Records drawn from a dataset:

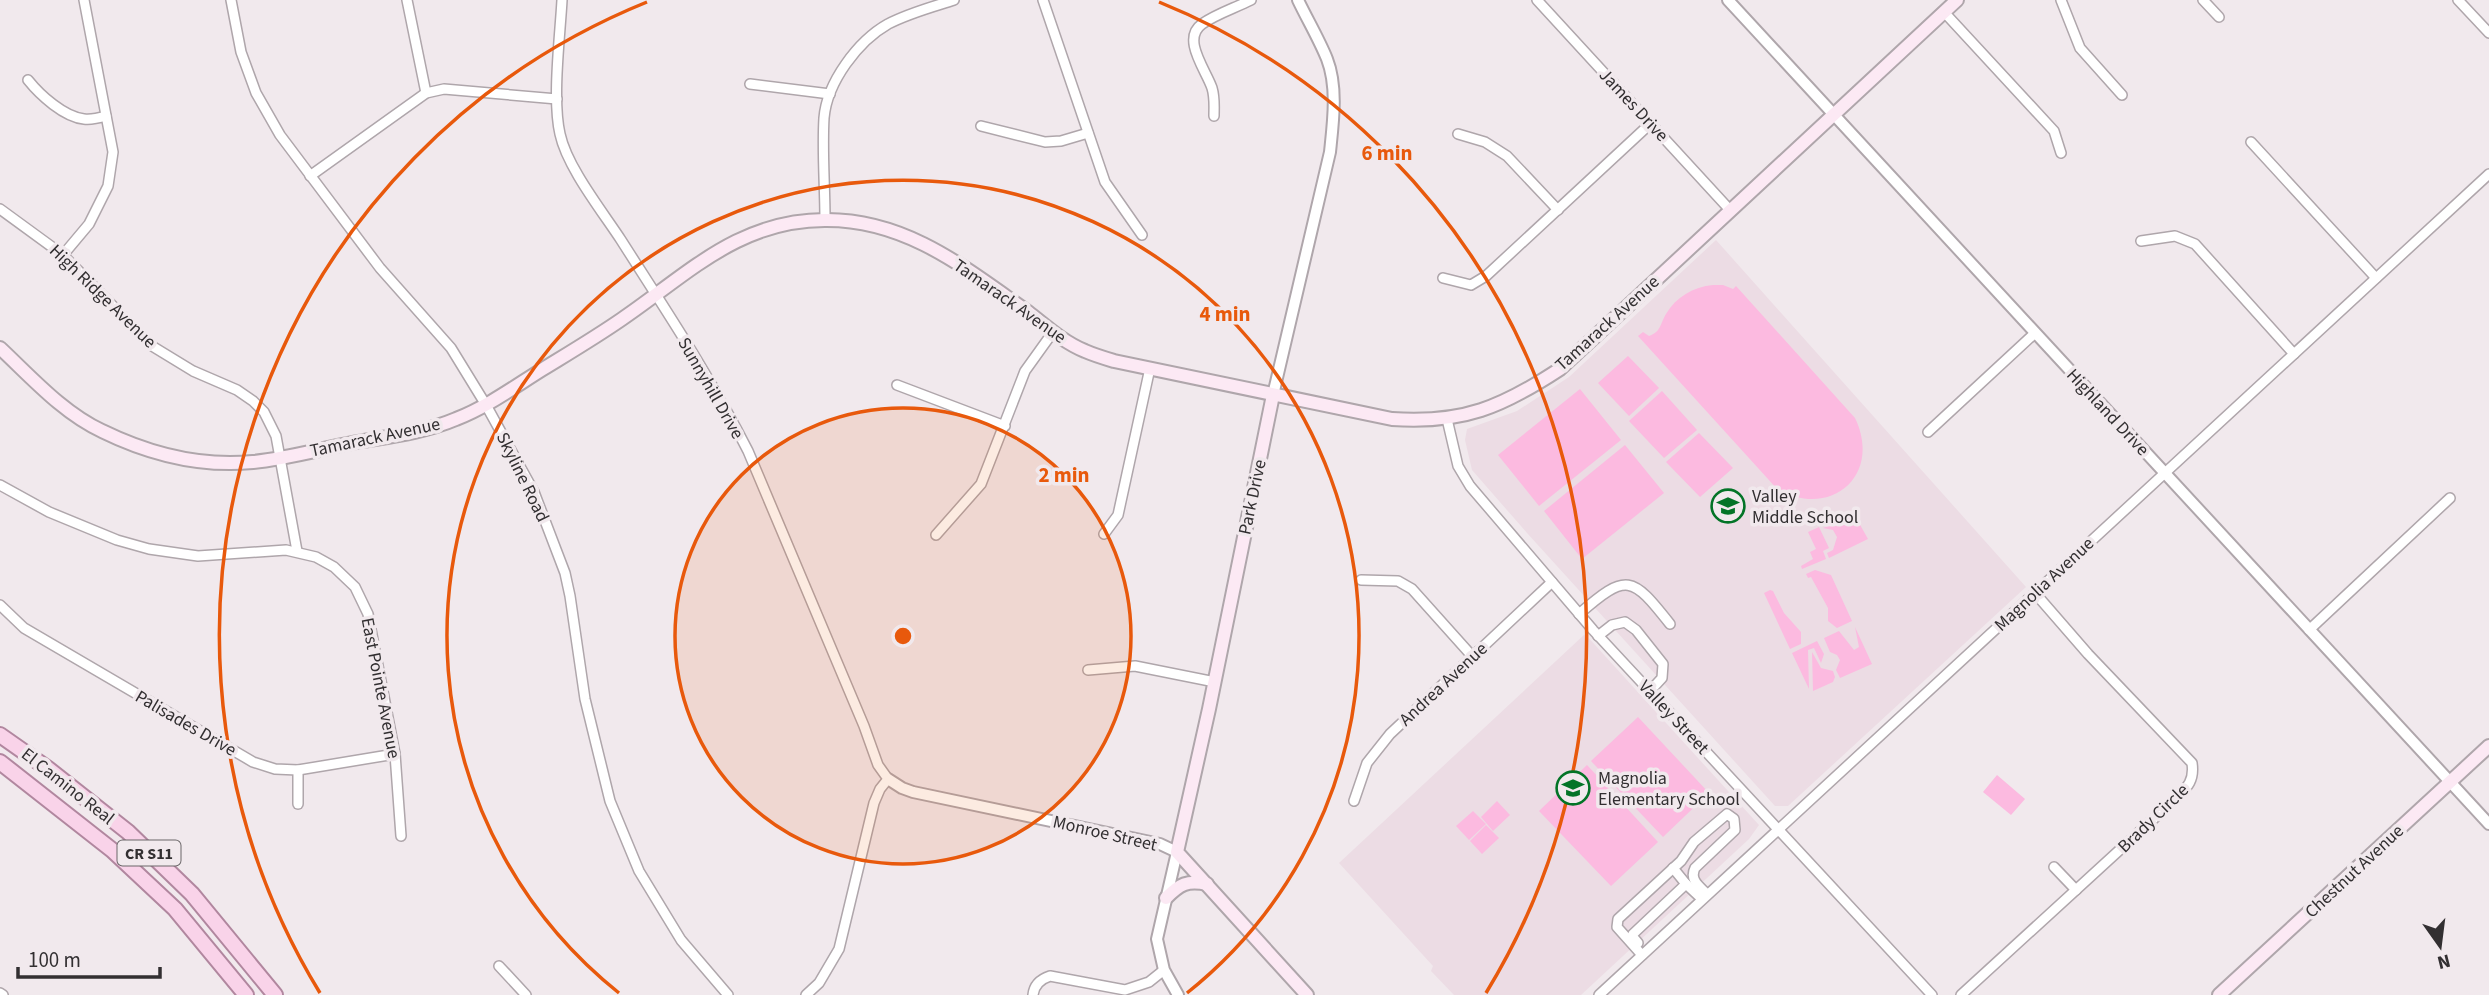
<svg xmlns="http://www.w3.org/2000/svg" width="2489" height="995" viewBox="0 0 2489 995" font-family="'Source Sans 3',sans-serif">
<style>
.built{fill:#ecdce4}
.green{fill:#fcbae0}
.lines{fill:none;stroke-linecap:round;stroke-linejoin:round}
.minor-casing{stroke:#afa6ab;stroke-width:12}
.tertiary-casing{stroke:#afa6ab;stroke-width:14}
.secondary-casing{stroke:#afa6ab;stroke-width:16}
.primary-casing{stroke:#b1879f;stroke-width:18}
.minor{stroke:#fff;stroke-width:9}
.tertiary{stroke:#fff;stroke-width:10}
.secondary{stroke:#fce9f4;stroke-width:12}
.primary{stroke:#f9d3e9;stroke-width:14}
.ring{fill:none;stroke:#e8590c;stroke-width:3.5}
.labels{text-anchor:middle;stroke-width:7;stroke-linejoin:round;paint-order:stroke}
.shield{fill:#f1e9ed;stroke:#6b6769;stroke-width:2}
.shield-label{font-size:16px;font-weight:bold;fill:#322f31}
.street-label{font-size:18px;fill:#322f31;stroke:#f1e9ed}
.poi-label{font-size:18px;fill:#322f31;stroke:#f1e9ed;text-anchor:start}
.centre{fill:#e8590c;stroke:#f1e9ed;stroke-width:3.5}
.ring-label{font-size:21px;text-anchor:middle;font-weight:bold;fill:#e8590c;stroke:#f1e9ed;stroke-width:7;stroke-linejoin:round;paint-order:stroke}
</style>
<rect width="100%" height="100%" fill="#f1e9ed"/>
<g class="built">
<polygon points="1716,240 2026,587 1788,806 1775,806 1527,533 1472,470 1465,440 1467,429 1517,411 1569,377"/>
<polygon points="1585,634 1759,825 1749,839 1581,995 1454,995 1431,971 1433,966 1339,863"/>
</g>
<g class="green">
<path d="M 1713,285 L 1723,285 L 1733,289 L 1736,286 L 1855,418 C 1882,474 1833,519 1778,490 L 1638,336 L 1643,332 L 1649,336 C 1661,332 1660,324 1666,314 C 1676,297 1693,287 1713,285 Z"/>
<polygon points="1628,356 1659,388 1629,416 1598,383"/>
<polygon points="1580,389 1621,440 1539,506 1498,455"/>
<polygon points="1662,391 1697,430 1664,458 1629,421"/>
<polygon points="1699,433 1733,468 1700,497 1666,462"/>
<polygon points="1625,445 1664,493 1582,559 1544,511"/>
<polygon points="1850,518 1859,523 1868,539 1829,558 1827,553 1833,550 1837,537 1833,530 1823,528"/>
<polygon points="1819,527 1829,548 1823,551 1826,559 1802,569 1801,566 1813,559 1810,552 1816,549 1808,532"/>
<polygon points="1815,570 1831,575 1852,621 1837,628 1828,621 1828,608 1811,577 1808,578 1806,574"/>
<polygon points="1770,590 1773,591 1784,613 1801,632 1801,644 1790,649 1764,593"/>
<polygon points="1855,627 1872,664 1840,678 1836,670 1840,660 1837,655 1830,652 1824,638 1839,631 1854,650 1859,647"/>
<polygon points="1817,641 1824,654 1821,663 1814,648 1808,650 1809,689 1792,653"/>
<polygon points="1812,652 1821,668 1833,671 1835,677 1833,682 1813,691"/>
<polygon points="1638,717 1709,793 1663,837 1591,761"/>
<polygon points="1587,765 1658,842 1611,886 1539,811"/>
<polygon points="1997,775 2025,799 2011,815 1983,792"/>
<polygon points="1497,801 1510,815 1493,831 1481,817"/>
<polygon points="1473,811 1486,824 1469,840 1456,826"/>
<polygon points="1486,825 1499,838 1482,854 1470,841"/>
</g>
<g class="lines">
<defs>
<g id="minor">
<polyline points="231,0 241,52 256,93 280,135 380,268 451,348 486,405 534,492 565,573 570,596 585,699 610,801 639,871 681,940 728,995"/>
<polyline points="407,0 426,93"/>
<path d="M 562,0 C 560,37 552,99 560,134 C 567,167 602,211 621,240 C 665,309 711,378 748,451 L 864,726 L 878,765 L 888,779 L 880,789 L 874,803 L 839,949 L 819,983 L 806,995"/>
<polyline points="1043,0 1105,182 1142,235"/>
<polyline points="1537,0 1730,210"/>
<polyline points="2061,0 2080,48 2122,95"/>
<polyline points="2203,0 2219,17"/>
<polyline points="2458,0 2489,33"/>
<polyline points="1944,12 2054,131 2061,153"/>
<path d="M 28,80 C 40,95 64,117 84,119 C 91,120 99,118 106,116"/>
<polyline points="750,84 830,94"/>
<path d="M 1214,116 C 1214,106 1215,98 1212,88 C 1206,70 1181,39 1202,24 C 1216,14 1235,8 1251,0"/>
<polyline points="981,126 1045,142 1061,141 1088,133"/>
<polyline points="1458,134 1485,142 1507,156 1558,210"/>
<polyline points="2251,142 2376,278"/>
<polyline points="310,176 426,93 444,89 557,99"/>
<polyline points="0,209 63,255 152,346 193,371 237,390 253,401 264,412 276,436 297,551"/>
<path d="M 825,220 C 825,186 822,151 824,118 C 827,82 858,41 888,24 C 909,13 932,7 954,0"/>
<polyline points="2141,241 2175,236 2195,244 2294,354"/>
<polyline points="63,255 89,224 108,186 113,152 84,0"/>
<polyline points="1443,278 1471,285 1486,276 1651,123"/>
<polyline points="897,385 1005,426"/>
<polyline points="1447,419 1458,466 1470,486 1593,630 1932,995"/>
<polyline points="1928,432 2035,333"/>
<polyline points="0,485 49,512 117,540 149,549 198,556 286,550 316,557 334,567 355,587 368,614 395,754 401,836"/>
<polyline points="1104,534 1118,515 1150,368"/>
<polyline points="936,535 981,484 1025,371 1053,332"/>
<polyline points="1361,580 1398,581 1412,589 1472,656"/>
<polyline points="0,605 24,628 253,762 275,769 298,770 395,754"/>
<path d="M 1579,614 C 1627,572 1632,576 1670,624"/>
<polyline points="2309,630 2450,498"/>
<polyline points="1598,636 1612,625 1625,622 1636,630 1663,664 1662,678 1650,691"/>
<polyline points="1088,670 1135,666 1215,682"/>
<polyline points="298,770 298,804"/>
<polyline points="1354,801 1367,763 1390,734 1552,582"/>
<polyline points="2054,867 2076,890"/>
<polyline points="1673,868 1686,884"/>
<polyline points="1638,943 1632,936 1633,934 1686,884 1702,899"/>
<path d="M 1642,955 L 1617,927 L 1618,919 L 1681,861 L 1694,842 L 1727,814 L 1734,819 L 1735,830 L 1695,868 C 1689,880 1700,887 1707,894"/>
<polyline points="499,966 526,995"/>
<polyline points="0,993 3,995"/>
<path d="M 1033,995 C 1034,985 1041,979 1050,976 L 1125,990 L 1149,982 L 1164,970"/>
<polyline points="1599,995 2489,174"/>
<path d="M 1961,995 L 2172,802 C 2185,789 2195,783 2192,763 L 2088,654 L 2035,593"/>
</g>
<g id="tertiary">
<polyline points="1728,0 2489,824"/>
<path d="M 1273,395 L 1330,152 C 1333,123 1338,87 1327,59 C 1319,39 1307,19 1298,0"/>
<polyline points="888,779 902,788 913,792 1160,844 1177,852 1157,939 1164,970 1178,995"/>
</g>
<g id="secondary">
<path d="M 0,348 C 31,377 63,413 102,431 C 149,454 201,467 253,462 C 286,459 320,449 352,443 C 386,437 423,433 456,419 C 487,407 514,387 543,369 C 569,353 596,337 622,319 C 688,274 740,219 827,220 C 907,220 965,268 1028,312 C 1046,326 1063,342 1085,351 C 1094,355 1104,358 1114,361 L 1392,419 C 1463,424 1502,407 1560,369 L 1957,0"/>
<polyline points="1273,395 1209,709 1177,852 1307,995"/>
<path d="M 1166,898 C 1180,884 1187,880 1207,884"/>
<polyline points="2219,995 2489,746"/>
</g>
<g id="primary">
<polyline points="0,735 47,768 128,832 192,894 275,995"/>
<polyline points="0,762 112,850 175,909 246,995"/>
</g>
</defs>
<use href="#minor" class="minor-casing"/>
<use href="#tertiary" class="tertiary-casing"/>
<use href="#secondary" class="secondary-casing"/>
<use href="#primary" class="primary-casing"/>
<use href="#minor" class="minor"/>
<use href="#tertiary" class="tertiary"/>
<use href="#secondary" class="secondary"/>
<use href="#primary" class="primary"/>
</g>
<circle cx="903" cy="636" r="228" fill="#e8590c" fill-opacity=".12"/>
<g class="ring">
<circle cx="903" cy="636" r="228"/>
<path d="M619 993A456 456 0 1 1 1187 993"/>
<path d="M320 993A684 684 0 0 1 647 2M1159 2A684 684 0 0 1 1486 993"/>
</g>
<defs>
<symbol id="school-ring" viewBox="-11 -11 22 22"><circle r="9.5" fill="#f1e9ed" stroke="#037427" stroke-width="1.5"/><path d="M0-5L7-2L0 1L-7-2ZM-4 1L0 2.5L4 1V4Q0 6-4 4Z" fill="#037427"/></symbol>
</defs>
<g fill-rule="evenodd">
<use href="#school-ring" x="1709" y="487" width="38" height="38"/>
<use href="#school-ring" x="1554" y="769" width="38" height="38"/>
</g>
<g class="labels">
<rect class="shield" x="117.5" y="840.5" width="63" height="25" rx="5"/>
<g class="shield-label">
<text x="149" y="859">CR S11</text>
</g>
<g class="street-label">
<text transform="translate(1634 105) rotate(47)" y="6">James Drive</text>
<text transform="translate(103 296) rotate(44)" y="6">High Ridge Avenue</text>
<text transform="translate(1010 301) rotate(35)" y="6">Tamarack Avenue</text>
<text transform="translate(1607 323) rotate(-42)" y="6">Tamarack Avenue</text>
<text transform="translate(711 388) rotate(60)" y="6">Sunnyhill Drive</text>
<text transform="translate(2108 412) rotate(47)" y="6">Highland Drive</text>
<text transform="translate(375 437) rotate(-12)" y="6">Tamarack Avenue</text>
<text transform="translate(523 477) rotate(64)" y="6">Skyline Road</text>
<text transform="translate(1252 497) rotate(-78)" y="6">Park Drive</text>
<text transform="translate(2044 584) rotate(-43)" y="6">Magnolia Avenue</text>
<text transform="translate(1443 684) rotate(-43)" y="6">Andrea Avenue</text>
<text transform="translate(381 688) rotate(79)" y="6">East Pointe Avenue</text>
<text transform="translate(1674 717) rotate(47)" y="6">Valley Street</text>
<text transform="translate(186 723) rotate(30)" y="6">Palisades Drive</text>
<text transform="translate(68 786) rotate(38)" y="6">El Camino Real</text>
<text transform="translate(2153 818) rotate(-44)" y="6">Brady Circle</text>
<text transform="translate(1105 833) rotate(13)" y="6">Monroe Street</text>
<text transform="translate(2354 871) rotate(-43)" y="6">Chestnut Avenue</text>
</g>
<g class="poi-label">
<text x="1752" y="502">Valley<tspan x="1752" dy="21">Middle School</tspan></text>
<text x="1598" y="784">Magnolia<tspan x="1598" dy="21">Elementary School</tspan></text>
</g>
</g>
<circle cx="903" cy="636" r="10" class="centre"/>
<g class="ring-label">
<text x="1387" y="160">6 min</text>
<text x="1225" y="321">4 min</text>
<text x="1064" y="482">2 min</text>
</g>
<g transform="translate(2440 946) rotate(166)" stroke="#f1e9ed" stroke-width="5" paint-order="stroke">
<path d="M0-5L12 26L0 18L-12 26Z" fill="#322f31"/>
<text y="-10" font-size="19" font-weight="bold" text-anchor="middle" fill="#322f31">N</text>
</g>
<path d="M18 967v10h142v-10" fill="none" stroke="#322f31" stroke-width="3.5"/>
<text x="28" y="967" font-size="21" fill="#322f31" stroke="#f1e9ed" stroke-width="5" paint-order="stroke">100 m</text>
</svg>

Exercise directions
Read the data above. Pull out each line in which the string "shield" appears.

Task output
.shield{fill:#f1e9ed;stroke:#6b6769;stroke-width:2}
.shield-label{font-size:16px;font-weight:bold;fill:#322f31}
<rect class="shield" x="117.5" y="840.5" width="63" height="25" rx="5"/>
<g class="shield-label">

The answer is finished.